Ben hukukçu değilim ancak Amerikan hukukunda genelde savcılar mahkumiyet alacaklarından emin olmadıkları bir davayı duruşma aşamasına getirmiyorlar. Bu sebeple savcının istediği toplam 6 mahkumiyetten en az birkaçının mahkumiyetle sonuçlanacağını tahmin edebiliriz ancak bunun temyiz süreci de olacaktır. Verilecek karar sonrasında Hazine Bakanlığı kararı baz alarak davada adı geçen Türk bankalarına ceza verirse Türk-Amerikan ilişkilerinde yeni bir gerilim ortaya çıkabilir. Davadan ne sonuç çıkarsa çıksın FETÖ'nün istediğini alamadığını aşikar.
ABD SÖZÜNDE DURMUYOR
ABD-Türkiye ilişkilerinin geleceğini nasıl görüyorsunuz. Normalleşme sürecini zor görüyor musunuz?

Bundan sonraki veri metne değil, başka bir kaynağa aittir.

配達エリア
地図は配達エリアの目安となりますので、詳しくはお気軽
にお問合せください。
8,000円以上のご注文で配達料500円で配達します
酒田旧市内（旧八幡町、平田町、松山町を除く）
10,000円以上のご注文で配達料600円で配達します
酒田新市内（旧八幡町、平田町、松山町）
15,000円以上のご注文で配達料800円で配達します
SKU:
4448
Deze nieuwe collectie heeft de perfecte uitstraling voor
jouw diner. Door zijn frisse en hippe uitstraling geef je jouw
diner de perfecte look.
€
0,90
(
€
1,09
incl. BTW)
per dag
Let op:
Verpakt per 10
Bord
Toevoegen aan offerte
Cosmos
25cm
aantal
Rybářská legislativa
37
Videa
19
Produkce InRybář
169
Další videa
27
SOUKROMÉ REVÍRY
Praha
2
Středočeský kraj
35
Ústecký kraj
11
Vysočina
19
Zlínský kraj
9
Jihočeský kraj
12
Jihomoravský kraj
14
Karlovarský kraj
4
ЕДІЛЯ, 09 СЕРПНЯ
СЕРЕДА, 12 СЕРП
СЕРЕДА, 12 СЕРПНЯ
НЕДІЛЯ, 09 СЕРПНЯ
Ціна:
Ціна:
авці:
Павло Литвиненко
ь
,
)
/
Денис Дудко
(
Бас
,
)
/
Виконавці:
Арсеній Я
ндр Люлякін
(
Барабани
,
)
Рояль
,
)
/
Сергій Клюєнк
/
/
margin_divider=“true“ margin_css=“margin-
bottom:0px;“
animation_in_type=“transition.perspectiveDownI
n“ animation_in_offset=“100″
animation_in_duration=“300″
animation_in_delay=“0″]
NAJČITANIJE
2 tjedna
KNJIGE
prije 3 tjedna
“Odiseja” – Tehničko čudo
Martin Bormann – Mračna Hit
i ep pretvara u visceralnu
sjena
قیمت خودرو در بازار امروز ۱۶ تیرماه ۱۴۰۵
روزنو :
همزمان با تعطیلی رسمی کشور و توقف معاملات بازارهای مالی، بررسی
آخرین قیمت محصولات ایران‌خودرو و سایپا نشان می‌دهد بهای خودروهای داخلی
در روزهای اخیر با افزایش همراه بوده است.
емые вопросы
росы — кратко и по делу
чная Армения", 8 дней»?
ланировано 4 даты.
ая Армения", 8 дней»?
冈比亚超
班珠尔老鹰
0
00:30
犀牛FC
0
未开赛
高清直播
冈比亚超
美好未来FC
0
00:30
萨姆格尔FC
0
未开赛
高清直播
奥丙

ABD-Türkiye ilişkilerinde özellikle YPG meselesi Türkiye'nin ulusal güvenliğini doğrudan tehdit eden bir sorun olması itibariyle merkezi önemi haiz olmaya devam edecektir. Suriye'nin kuzeyinde PKK etkisinde ve yönetiminde bir otonom bölge oluşması Türkiye açısından sadece endişeyle takip edilmekle kalmıyor. Türkiye, Fırat Kalkanı ve İdlib müdahaleleriyle PKK'nın alanını sınırlamaya ve diplomatik çabalarıyla da YPG'yi siyasi olarak yalnızlaştırmaya çalışıyor. Türkiye'yle ABD arasında YPG konusunda ciddi bir görüş ayrılığı ve stratejik çatışma denebilecek bir farklılık söz konusu. Bunun giderilmesi ve ortak bir strateji geliştirilmesi NATO müttefiki iki ülkenin hem ittifak hem de ikili ilişkileri açısından hayati önem taşıyor. Bu problem aşılamadığı sürece Türk-Amerikan ilişkilerinin normalleşmesinin çok zor olduğunu düşünüyorum. YPG'ye Amerikan desteğinin duracağı yönünde verilen sözler var ancak bunların yerine getirilip getirilmeyeceğini bekleyip görmemiz gerekecek. Bunun ötesinde Suriye iç savaşının sona erdirilmesi ve ortaya çıkacak siyasi tablonun Türkiye'nin ulusal güvenliğini ve çıkarlarını tehdit edip etmeyeceği de Türk-Amerikan ilişkilerinin geleceği üzerinde etkili olacaktır.